--- START ---

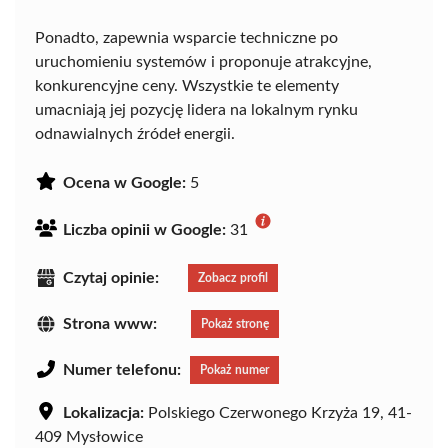
Ponadto, zapewnia wsparcie techniczne po
uruchomieniu systemów i proponuje atrakcyjne,
konkurencyjne ceny. Wszystkie te elementy
umacniają jej pozycję lidera na lokalnym rynku
odnawialnych źródeł energii.
Ocena w Google:
5
Liczba opinii w Google:
31
Czytaj opinie:
Zobacz profil
Strona www:
Pokaż stronę
Numer telefonu:
Pokaż numer
Lokalizacja:
Polskiego Czerwonego Krzyża 19, 41-
409 Mysłowice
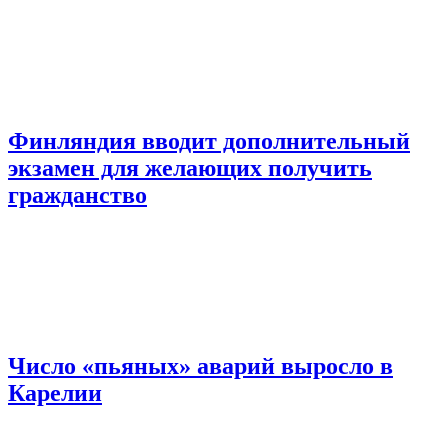
Финляндия вводит дополнительный
экзамен для желающих получить
гражданство
Число «пьяных» аварий выросло в
Карелии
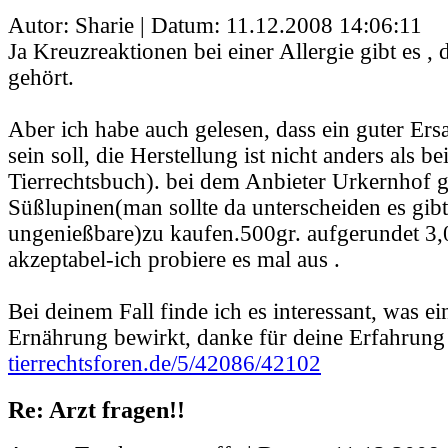
Autor: Sharie | Datum:
11.12.2008 14:06:11
Ja Kreuzreaktionen bei einer Allergie gibt es ,
gehört.
Aber ich habe auch gelesen, dass ein guter Ers
sein soll, die Herstellung ist nicht anders als b
Tierrechtsbuch). bei dem Anbieter Urkernhof g
Süßlupinen(man sollte da unterscheiden es gib
ungenießbare)zu kaufen.500gr. aufgerundet 3,
akzeptabel-ich probiere es mal aus .
Bei deinem Fall finde ich es interessant, was ei
Ernährung bewirkt, danke für deine Erfahrung
tierrechtsforen.de/5/42086/42102
Re: Arzt fragen!!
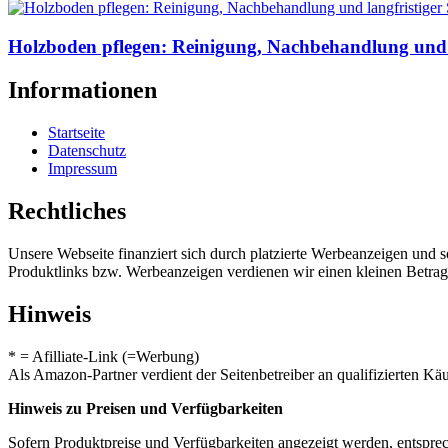
Holzboden pflegen: Reinigung, Nachbehandlung und l
Informationen
Startseite
Datenschutz
Impressum
Rechtliches
Unsere Webseite finanziert sich durch platzierte Werbeanzeigen und 
Produktlinks bzw. Werbeanzeigen verdienen wir einen kleinen Betrag, d
Hinweis
* = Afilliate-Link (=Werbung)
Als Amazon-Partner verdient der Seitenbetreiber an qualifizierten Kä
Hinweis zu Preisen und Verfügbarkeiten
Sofern Produktpreise und Verfügbarkeiten angezeigt werden, entsprec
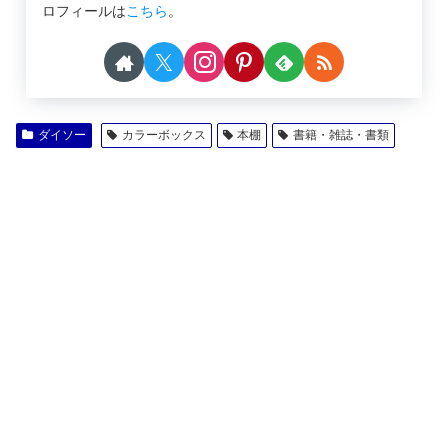
ロフィールは
こちら
。
ダイソー
カラーボックス
本棚
書籍・雑誌・書類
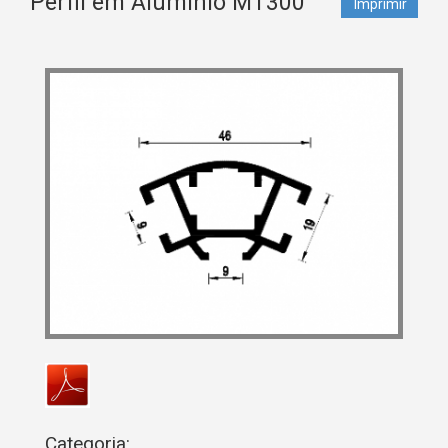
Perfil em Alumínio MT300
Imprimir
Categoria:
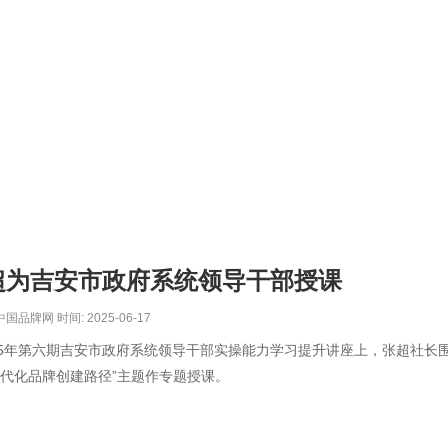
超为吉安市政府系统领导干部授课
品牌网 时间: 2025-06-17
25年第六期吉安市政府系统领导干部实操能力学习提升讲座上，张超社长围
代化品牌创建路径”主题作专题授课。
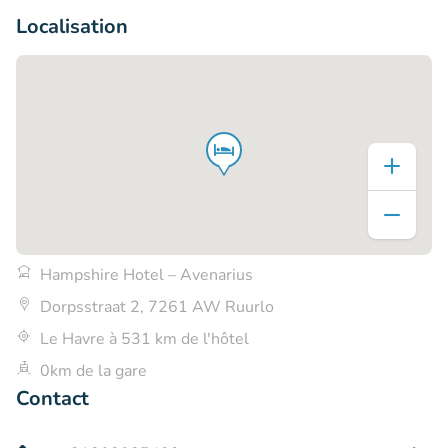
Localisation
Hampshire Hotel – Avenarius
Dorpsstraat 2, 7261 AW Ruurlo
Le Havre à 531 km de l'hôtel
0km de la gare
Contact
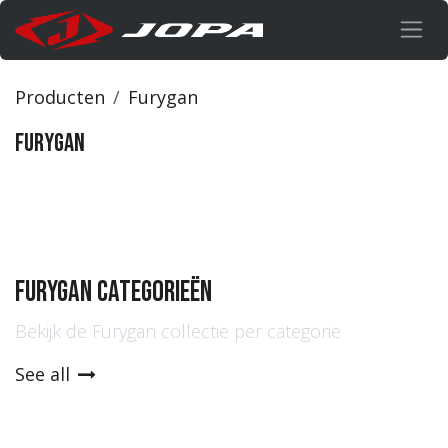
Overslaan naar inhoud
Producten
Furygan
Furygan
Furygan Categorieën
Bekijk de Furygan collectie per categorie
See all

--- END ---

◆ Work instructions ◆
Your answer should consist of the lines above that hold the word "Verfügbarkeiten", copied exactly.

◆ Exercise answer ◆
Hinweis zu Preisen und Verfügbarkeiten
Sofern Produktpreise und Verfügbarkeiten angezeigt werden, entsprec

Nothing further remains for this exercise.